Predictive analytics uses AI to analyse historical and real-time student data to identify patterns and forecast future outcomes, such as academic performance, retention, or potential struggles.
How it Works:
Data Collection: Gathers data points like attendance, engagement with online platforms, assignment submission rates, previous grades, and demographic information.
Pattern Recognition: AI algorithms identify correlations and trends that indicate a student might be at risk. For example, a sudden drop in online activity combined with missed assignments might flag a student.

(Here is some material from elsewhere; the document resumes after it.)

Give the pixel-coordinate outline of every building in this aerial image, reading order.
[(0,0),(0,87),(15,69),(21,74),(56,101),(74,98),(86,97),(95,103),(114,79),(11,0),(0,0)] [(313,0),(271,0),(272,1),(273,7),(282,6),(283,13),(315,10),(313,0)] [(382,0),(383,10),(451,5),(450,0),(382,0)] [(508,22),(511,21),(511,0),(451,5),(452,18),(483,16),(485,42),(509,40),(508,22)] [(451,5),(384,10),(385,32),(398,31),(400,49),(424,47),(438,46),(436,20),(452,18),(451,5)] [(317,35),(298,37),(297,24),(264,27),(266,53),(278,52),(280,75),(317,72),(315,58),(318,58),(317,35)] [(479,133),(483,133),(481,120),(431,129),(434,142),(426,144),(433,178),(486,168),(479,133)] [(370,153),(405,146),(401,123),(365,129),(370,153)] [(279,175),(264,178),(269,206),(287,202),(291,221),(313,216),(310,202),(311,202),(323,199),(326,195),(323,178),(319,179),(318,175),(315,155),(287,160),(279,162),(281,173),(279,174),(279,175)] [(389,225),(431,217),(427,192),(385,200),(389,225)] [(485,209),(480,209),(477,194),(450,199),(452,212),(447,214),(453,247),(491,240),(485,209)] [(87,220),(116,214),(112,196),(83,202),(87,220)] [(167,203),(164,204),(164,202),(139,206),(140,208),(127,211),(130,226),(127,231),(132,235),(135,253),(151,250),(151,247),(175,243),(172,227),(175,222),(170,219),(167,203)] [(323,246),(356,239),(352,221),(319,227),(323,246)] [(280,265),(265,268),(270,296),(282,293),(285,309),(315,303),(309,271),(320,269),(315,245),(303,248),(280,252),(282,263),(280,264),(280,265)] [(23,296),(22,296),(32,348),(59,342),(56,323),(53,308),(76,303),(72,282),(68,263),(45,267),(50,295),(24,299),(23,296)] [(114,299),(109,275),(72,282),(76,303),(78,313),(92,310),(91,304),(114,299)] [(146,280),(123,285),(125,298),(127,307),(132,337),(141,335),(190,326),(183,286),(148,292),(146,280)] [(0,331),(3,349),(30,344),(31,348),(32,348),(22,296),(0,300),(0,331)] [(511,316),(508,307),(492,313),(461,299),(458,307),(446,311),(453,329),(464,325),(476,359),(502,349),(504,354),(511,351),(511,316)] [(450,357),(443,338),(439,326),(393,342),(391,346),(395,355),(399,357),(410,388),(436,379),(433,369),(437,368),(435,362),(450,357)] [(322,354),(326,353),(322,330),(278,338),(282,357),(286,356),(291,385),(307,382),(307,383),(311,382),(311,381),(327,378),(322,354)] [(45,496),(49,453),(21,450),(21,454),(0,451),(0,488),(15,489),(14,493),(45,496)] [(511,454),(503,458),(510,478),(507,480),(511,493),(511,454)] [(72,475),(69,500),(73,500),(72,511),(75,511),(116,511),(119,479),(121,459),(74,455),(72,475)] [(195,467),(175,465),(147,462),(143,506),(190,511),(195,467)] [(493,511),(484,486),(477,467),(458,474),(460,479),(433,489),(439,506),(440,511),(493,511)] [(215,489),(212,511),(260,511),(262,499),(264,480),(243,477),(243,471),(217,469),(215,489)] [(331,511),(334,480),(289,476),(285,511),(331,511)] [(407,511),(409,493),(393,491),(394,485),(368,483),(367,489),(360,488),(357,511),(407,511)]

Risk Flagging: The system can then alert educators or advisors to students who are predicted to be at risk of failing, dropping out, or struggling with a particular topic.
Benefits:
Early Intervention: Allows educators to intervene before a student completely disengages or falls significantly behind.
Targeted Support: Enables schools to direct resources and support (e.g., tutoring, counselling) to students who most need it.
Improved Outcomes: Ultimately aims to improve student retention and academic success rates.
Ethical Consideration: This area is particularly sensitive due to the risk of “labelling” students based on predictions and potential biases in the data used for training. Human oversight is absolutely essential.
Checkpoint
If an AI predicts a student might struggle, what actions could educators take based on this information?
What are the ethical concerns regarding ‘labelling’ students based on AI predictions?